### TEXT PASSAGE
In what authorities called the largest hazing prosecution in the country's history, 22 men were convicted of misdemeanors Friday in the 2012 alcohol-related death of Northern Illinois University freshman and Palatine native David Bogenberger.
Five former officers of the Pi Kappa Alpha fraternity -- where the 19-year-old Palatine High School graduate was a pledge -- pleaded guilty to reckless conduct, a Class A misdemeanor, as part of negotiated agreements. James Harvey, 23, of Northfield; Alexander Jandick, 23, of Naperville; Steven Libert, 23, of Naperville; Patrick Merrill, 22, of Boston, Mass.; and Omar Salameh, 24, of Burbank, were sentenced to 24 months' conditional discharge, a type of probation. DeKalb County Judge Thomas Doherty also ordered each of them to pay a $1,000 fine and perform 100 hours of community service.

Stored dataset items
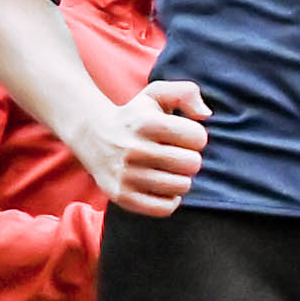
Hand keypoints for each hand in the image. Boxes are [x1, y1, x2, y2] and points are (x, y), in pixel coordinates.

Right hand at [78, 79, 210, 218]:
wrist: (93, 136)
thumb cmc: (135, 116)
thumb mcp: (157, 94)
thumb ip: (186, 92)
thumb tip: (205, 115)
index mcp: (147, 123)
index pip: (198, 137)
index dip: (197, 137)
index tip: (184, 136)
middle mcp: (135, 149)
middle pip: (192, 164)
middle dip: (191, 159)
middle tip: (178, 155)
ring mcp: (126, 175)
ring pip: (181, 186)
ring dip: (182, 179)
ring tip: (170, 170)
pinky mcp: (122, 196)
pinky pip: (164, 208)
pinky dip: (171, 200)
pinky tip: (164, 187)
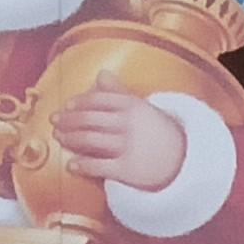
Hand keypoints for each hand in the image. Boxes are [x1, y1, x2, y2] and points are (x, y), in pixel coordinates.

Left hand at [55, 72, 187, 191]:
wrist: (188, 164)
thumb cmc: (161, 134)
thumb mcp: (144, 109)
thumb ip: (120, 92)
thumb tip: (101, 74)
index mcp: (132, 106)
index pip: (96, 99)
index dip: (78, 102)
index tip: (67, 106)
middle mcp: (128, 124)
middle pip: (87, 119)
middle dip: (67, 121)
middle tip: (55, 124)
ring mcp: (127, 147)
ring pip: (87, 140)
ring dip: (69, 139)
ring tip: (61, 140)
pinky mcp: (128, 170)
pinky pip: (97, 166)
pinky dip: (81, 165)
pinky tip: (71, 165)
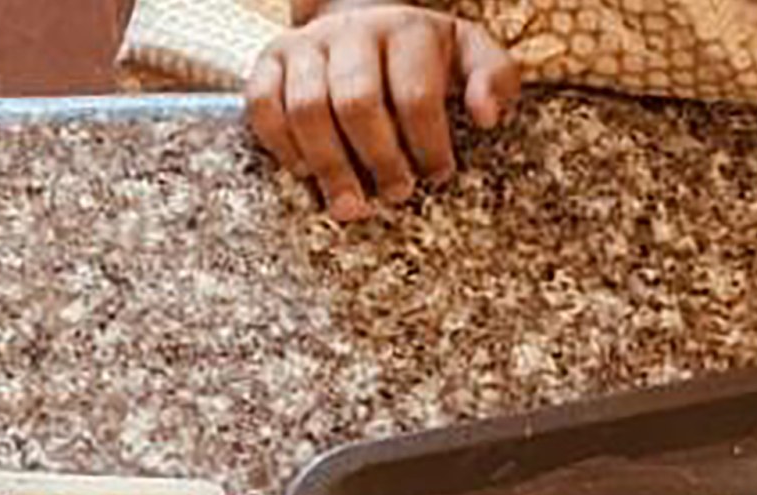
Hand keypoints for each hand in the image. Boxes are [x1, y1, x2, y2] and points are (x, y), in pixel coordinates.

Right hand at [245, 6, 521, 221]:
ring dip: (330, 167)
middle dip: (379, 160)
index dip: (427, 144)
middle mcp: (351, 31)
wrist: (360, 25)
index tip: (437, 175)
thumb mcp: (469, 55)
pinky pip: (262, 107)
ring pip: (307, 110)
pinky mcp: (269, 61)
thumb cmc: (421, 58)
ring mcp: (305, 45)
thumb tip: (485, 115)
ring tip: (350, 207)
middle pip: (357, 104)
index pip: (415, 93)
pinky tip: (305, 173)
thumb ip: (495, 77)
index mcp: (406, 29)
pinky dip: (281, 146)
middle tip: (395, 195)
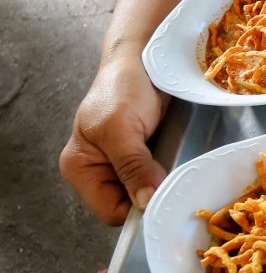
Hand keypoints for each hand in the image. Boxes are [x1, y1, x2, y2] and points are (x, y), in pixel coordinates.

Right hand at [60, 61, 169, 224]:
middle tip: (174, 177)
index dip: (137, 207)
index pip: (110, 211)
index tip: (162, 193)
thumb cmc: (123, 88)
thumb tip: (145, 203)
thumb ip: (131, 166)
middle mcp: (98, 172)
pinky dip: (169, 174)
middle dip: (151, 195)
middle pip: (130, 205)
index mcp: (80, 168)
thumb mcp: (121, 127)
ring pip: (147, 194)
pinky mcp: (142, 158)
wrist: (141, 61)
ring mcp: (121, 166)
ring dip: (163, 184)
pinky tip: (178, 162)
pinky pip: (157, 179)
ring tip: (176, 166)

### DIRECTIONS FOR THIS TASK
From the news article about the hazing prosecution, copy everything from "Five former officers" down to "of community service.". These entries have no connection to the news article.

### RESPONSE AREA
Five former officers of the Pi Kappa Alpha fraternity -- where the 19-year-old Palatine High School graduate was a pledge -- pleaded guilty to reckless conduct, a Class A misdemeanor, as part of negotiated agreements. James Harvey, 23, of Northfield; Alexander Jandick, 23, of Naperville; Steven Libert, 23, of Naperville; Patrick Merrill, 22, of Boston, Mass.; and Omar Salameh, 24, of Burbank, were sentenced to 24 months' conditional discharge, a type of probation. DeKalb County Judge Thomas Doherty also ordered each of them to pay a $1,000 fine and perform 100 hours of community service.